88. Même s’il est permis de se demander si, en l’espèce, les autorités ont agi avec diligence et promptitude (voir, mutatis mutandis, Nunez c. Norvège, no 55597/09, § 82, 28 juin 2011, et Borisov c. Lituanie, no 9958/04, § 112, 14 juin), la Cour note qu’à supposer qu’il y ait eu un retard, celui-ci n’a pas pénalisé le requérant, qui a continué de tirer parti de la situation (comparer avec Kaftaïlova c. Lettonie (radiation) [GC], no 59643/00, § 53, 7 décembre 2007).

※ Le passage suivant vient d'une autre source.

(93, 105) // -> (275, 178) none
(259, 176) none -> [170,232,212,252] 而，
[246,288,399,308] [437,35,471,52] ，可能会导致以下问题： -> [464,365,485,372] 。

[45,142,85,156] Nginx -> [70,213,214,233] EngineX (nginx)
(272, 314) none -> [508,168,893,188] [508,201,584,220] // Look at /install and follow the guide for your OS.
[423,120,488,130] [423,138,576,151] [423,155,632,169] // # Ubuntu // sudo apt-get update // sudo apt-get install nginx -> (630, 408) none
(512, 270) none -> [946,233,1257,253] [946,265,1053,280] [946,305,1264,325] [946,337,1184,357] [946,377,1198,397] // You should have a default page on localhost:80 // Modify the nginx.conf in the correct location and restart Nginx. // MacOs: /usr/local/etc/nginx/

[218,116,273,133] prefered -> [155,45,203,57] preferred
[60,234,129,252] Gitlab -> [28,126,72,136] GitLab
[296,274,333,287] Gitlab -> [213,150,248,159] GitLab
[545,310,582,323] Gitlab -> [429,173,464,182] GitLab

89. La Cour conclut donc que la décision prise par les autorités maltaises de déchoir le requérant de sa nationalité maltaise n’était pas arbitraire. Au demeurant, dès lors que son mariage avait été annulé, le requérant savait que sa nationalité pouvait lui être retirée à tout moment par le ministre et qu’il se trouvait donc dans une situation précaire. En outre, la Cour ne peut ignorer que la situation dénoncée par le requérant était la conséquence de son comportement frauduleux (paragraphes 14 et 24 ci-dessus) et que les effets dont il se plaint sont dans une large mesure imputables à ses propres choix et actes (comparer avec Chevanova c. Lettonie (radiation) [GC], no 58822/00, § 49, 7 décembre 2007).

90. En ce qui concerne les conséquences de la déchéance de la nationalité maltaise du requérant, la Cour note que (...) l’intéressé n’est pas menacé d’être expulsé de Malte. Par ailleurs, chose importante, bien que l’épouse russe du requérant ait perdu son statut de personne exemptée, les fils du requérant, VR et VL, n’ont pas été privés de leur nationalité maltaise et les autorités n’ont engagé aucune démarche dans ce sens pendant les neuf années qui se sont écoulées depuis que le requérant a été déchu de sa nationalité maltaise. De plus, comme il l’admet lui‑même, le requérant a pu jusqu’ici poursuivre ses activités professionnelles et continuer de résider à Malte.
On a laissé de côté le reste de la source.